====== Records for processing ======
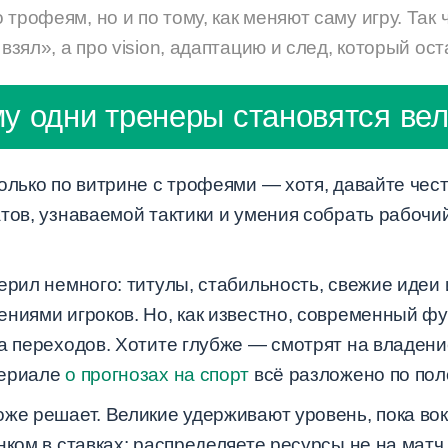
 трофеям, но и по тому, как меняют саму игру. Так
 взял», а про vision, адаптацию и след, который ост
у одни тренеры становятся ве
олько по витрине с трофеями — хотя, давайте чест
тов, узнаваемой тактики и умения собрать рабочи
ерил немного: титулы, стабильность, свежие идеи
ениями игроков. Но, как известно, современный фу
а переходов. Хотите глубже — смотрят на владение
териале
о прогнозах на спорт
всё разложено по пол
же решает. Великие удерживают уровень, пока вок
нком в ставках: распределяете ресурсы не на матч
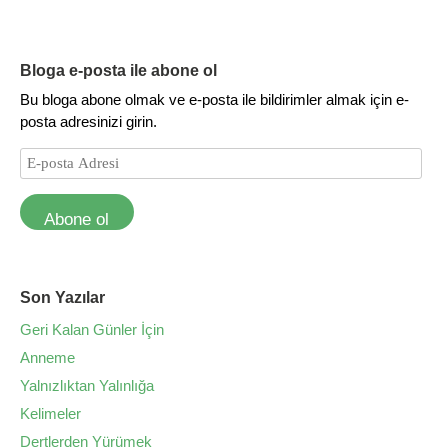
Bloga e-posta ile abone ol
Bu bloga abone olmak ve e-posta ile bildirimler almak için e-
posta adresinizi girin.
Abone ol
Son Yazılar
Geri Kalan Günler İçin
Anneme
Yalnızlıktan Yalınlığa
Kelimeler
Dertlerden Yürümek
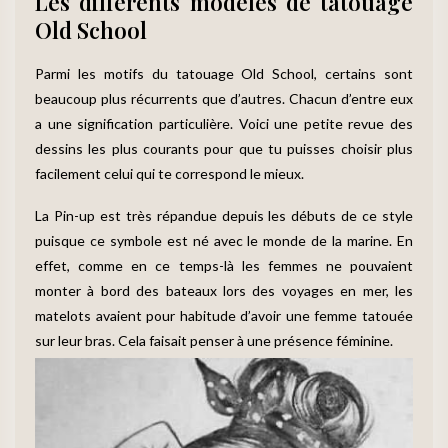
Les différents modèles de tatouage
Old School
Parmi les motifs du tatouage Old School, certains sont
beaucoup plus récurrents que d’autres. Chacun d’entre eux
a une signification particulière. Voici une petite revue des
dessins les plus courants pour que tu puisses choisir plus
facilement celui qui te correspond le mieux.
La Pin-up est très répandue depuis les débuts de ce style
puisque ce symbole est né avec le monde de la marine. En
effet, comme en ce temps-là les femmes ne pouvaient
monter à bord des bateaux lors des voyages en mer, les
matelots avaient pour habitude d’avoir une femme tatouée
sur leur bras. Cela faisait penser à une présence féminine.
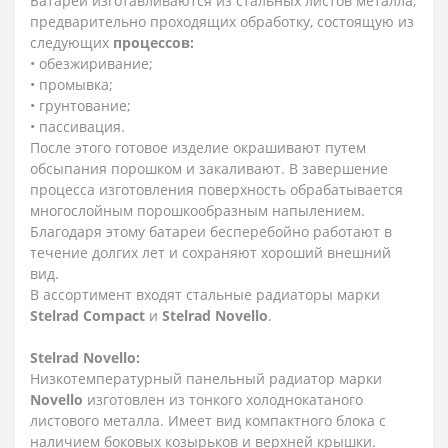
Батареи изготавливаются из стальных листов металла,
предварительно проходящих обработку, состоящую из
следующих
процессов:
• обезжиривание;
• промывка;
• грунтование;
• пассивация.
После этого готовое изделие окрашивают путем
обсыпания порошком и закаливают. В завершение
процесса изготовления поверхность обрабатывается
многослойным порошкообразным напылением.
Благодаря этому батареи бесперебойно работают в
течение долгих лет и сохраняют хороший внешний
вид.
В ассортимент входят стальные радиаторы марки
Stelrad
Compact
и
Stelrad
Novello
.
Stelrad
Novello:
Низкотемпературный панельный радиатор марки
Novello
изготовлен из тонкого холоднокатаного
листового металла. Имеет вид компактного блока с
наличием боковых козырьков и верхней крышки.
======
- **Exercise description**
Your answer should consist of the lines from the line with "Батареи изготавливаются из" to the line with "обсыпания порошком и закаливают. В завершение" above, repeated exactly, both ends included.

- **Written reply**
Батареи изготавливаются из стальных листов металла,
предварительно проходящих обработку, состоящую из
следующих
процессов:
• обезжиривание;
• промывка;
• грунтование;
• пассивация.
После этого готовое изделие окрашивают путем
обсыпания порошком и закаливают. В завершение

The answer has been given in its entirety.